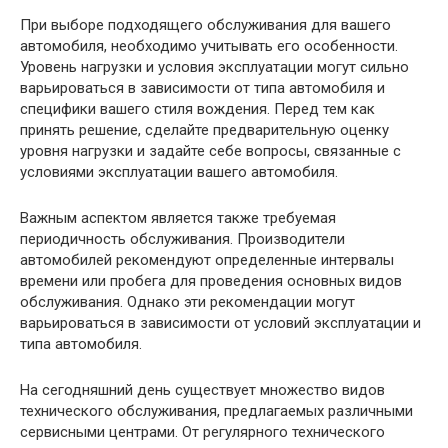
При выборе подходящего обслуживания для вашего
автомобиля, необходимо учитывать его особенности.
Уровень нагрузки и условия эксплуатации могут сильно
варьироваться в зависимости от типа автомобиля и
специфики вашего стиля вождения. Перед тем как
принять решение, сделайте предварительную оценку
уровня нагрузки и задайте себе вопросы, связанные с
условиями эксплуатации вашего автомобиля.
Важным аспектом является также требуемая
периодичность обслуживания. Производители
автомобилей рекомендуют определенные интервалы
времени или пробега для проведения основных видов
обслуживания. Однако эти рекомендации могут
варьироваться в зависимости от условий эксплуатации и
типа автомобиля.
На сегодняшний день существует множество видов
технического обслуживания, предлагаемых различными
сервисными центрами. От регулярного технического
——
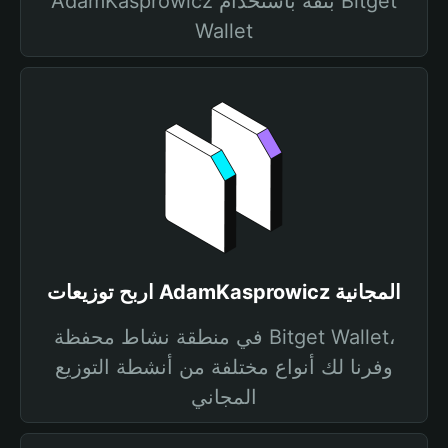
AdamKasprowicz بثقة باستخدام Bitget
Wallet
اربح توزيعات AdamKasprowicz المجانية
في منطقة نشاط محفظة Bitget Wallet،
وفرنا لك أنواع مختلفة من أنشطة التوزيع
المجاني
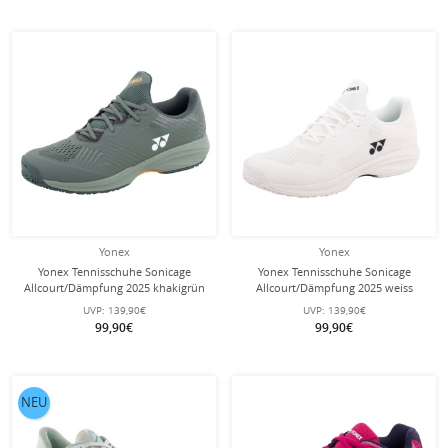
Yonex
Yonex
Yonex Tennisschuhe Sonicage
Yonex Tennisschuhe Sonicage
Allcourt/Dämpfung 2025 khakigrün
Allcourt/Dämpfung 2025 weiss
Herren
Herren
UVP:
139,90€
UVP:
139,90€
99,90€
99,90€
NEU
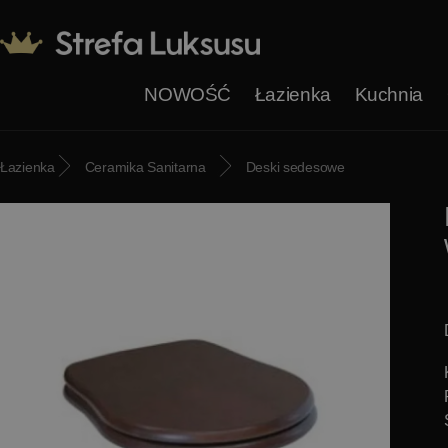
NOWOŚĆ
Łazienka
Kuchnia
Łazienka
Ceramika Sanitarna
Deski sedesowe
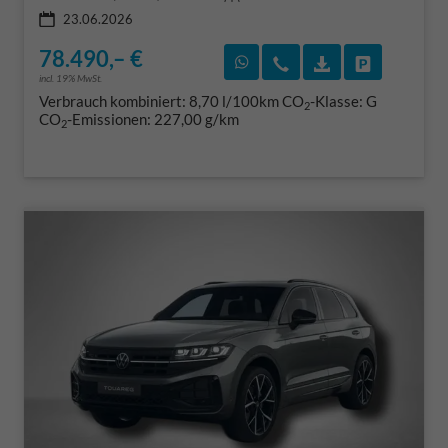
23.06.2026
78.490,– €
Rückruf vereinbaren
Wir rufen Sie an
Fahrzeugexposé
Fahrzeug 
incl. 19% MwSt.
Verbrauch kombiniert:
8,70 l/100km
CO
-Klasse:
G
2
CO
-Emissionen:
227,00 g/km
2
——
TASK DIRECTIONS >>
Begin at the line above that has "При выборе подходящего" and stop after the line that has "автомобилей рекомендуют определенные", copying each line exactly and adding nothing else.

RESPONSE TO THIS TASK >>
При выборе подходящего обслуживания для вашего
автомобиля, необходимо учитывать его особенности.
Уровень нагрузки и условия эксплуатации могут сильно
варьироваться в зависимости от типа автомобиля и
специфики вашего стиля вождения. Перед тем как
принять решение, сделайте предварительную оценку
уровня нагрузки и задайте себе вопросы, связанные с
условиями эксплуатации вашего автомобиля.
Важным аспектом является также требуемая
периодичность обслуживания. Производители
автомобилей рекомендуют определенные интервалы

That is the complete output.